In 1929, the lives of people across the United States drastically changed. Devastation swept throughout the country, and it would take several years for people and businesses to recover. Rural blacks were extremely hit hard. Cotton prices dropped from 18 to six cents a pound, and many black farmers were not able to earn much money and went into debt.
Sharecroppers had no choice but to leave and head toward big cities. Several fields and homes were abandoned when blacks packed up and moved in search of a better life. During this time, jobs that usually only blacks held, including porters, maids, garbage men, and maids were sought out from unemployed whites.
A Klan-like group formed called the “Black Shirts” paraded around, carrying signs that read, “No Jobs for Niggers Until Every White Man Has a Job.” In many other cities, whites gathered together to shout to blacks “Niggers back to the cotton fields. City jobs are for white men.” In Mississippi where some blacks were working on a train, whites ambushed the trained and killed the blacks in order to take their jobs. Racial violence became more common, especially in the South. Lynchings, which had declined to eight in 1932, had quadrupled by 1933.

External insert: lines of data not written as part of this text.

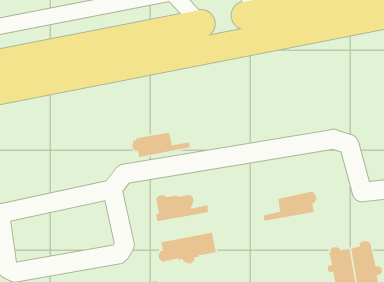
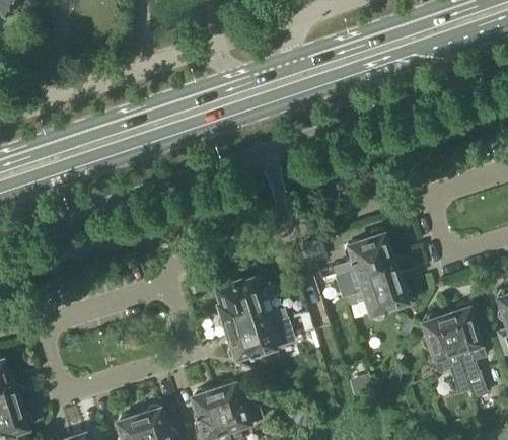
building: [131,132,191,158] -> [218,302,286,337]
building: none -> [333,229,391,276]
building: none -> [343,280,411,321]

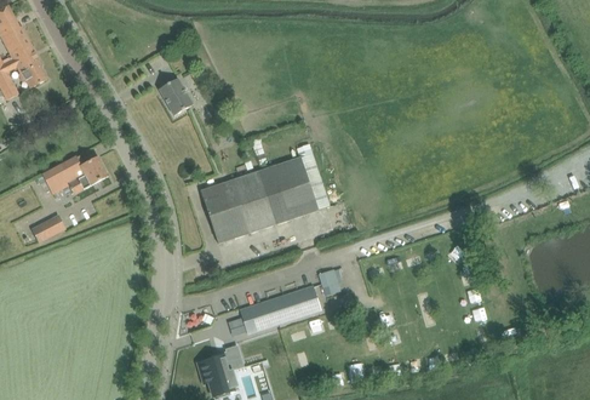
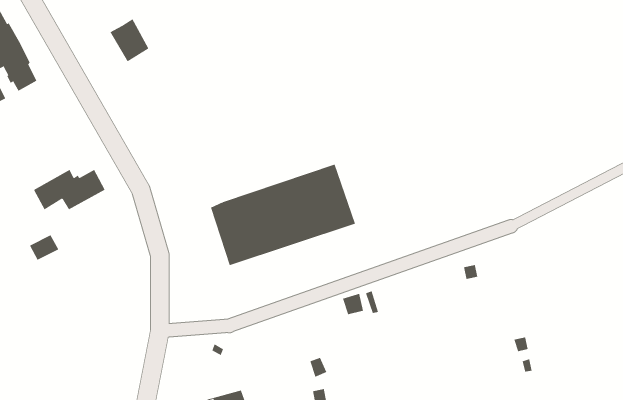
building: [156,78,191,116] -> [110,19,149,62]
building: [239,286,319,333] -> none

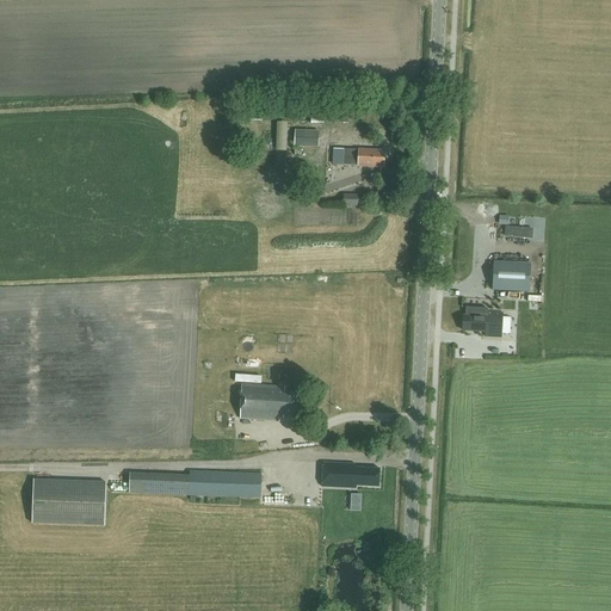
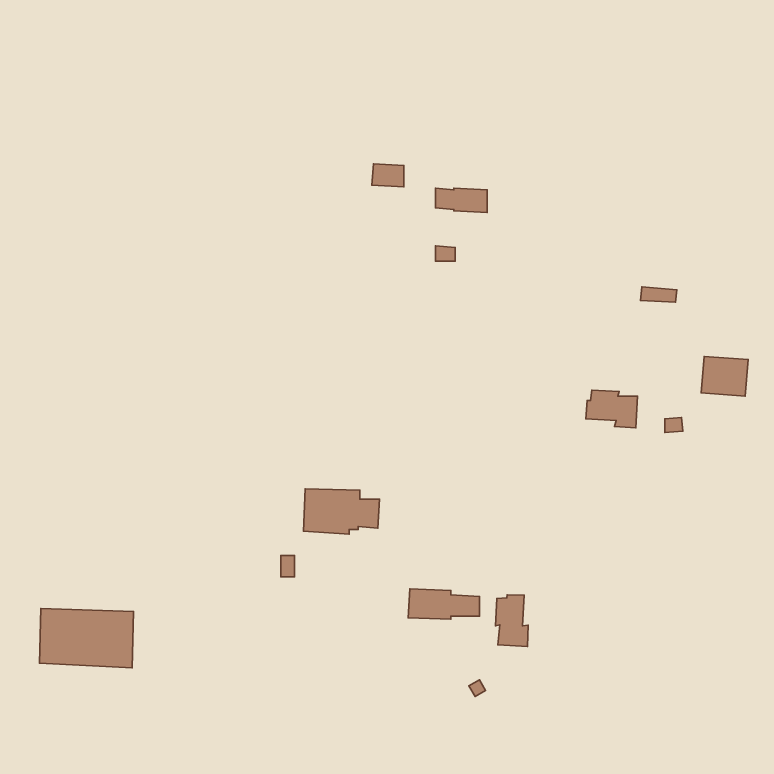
building: [492,255,529,286] -> [701,357,748,396]
building: none -> [495,595,528,647]
building: [128,470,260,498] -> none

The only group in the early years of the Great Depression that concerned itself with the rights of rural blacks was the Communist Party. The Party successfully fought to save the lives of the “Scottsboro Boys,” nine black youths falsely charged with rape in Alabama. Even after President Roosevelt was elected, he nor Congress paid attention to what was going on with blacks during this time, as the President feared he would antagonize Southern Senators.
However, Mrs. Roosevelt was the one who started to fight in order to help the black population, as she spoke out whenever she could against the injustices and prejudice toward them. As a result, President Roosevelt began to publicly speak out against lynching and granted influential black leaders such as Mary McLeod Bethune access to the White House; these advisors were known as the “Black Cabinet.”